The deceased is survived by two children, Hadiza and Ahmed as well as many grand children. The two other wives of the late prime minister are still alive.
Bauchi State Deputy Governor, Alhaji Muhammad Garba Gadi, was among those who attended the burial of the deceased.
Umma was the 3rd wife of the Prime Minister before he was killed in a bloody military coup on 15th January, 1966.
Sympathizers were seen trouping into the family home of the late prime minister along old Ran road in Bauchi while condolences were being received.
Bauchi governor, Malam Isa Yuguda, described the late Umma as a mother to the state who was also a nationalist since she might have worked with and assisted the late Prime Minister in different ways during the course of his national assignment.
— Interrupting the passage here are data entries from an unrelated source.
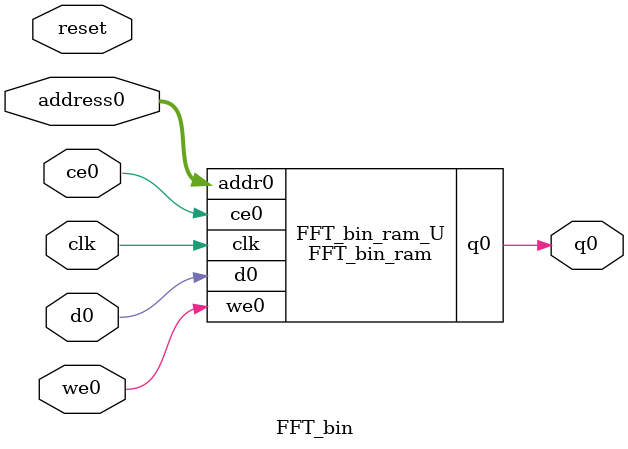
<source format=v>
`timescale 1 ns / 1 ps
module FFT_bin_ram (addr0, ce0, d0, we0, q0,  clk);

parameter DWIDTH = 1;
parameter AWIDTH = 4;
parameter MEM_SIZE = 10;

input[AWIDTH-1:0] addr0;
input ce0;
input[DWIDTH-1:0] d0;
input we0;
output reg[DWIDTH-1:0] q0;
input clk;

(* ram_style = "distributed" *)reg [DWIDTH-1:0] ram[0:MEM_SIZE-1];




always @(posedge clk)  
begin 
    if (ce0) 
    begin
        if (we0) 
        begin 
            ram[addr0] <= d0; 
        end 
        q0 <= ram[addr0];
    end
end


endmodule

`timescale 1 ns / 1 ps
module FFT_bin(
    reset,
    clk,
    address0,
    ce0,
    we0,
    d0,
    q0);

parameter DataWidth = 32'd1;
parameter AddressRange = 32'd10;
parameter AddressWidth = 32'd4;
input reset;
input clk;
input[AddressWidth - 1:0] address0;
input ce0;
input we0;
input[DataWidth - 1:0] d0;
output[DataWidth - 1:0] q0;



FFT_bin_ram FFT_bin_ram_U(
    .clk( clk ),
    .addr0( address0 ),
    .ce0( ce0 ),
    .we0( we0 ),
    .d0( d0 ),
    .q0( q0 ));

endmodule


</source>
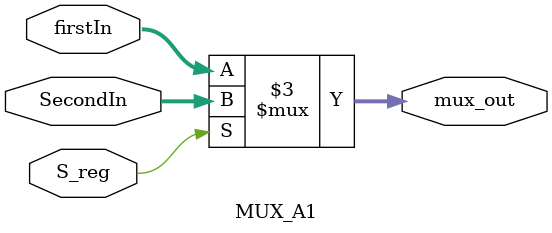
<source format=sv>
`timescale 1ns / 1ps


module MUX_A1 #(parameter bits = 8)(
input logic S_reg,                             // for imm or store in Reg
input logic [bits - 1 : 0]firstIn,                 // which is from the ALU
input logic [bits - 1 : 0]SecondIn,        // imm
output logic [bits - 1 : 0]mux_out
    );
    
always @ (S_reg, firstIn, SecondIn)
begin 
    if (S_reg)
       mux_out = SecondIn;
    else   
       mux_out = firstIn;
end

endmodule

</source>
Speaking through his director of press, Mohammed Khanna, Yuguda also said the late Umma did her best in the sustenance of peace and unity in Bauchi State.
In his condolence, Borno governor, Senator Ali Modu Sheriff, prayed to Allah to grant the late prime minister’s widow, Aljanna firdaus and give the family the fortitude to bear the loss.
On the part of Yobe State governor, Ibrahim Geidam, who spoke through his director of Press, Abdullahi Bego, said, “the death of Hajiya Zainab was a sad loss, not to only to the Tafawa Balewa family, but also to the entire north and Nigeria in general”.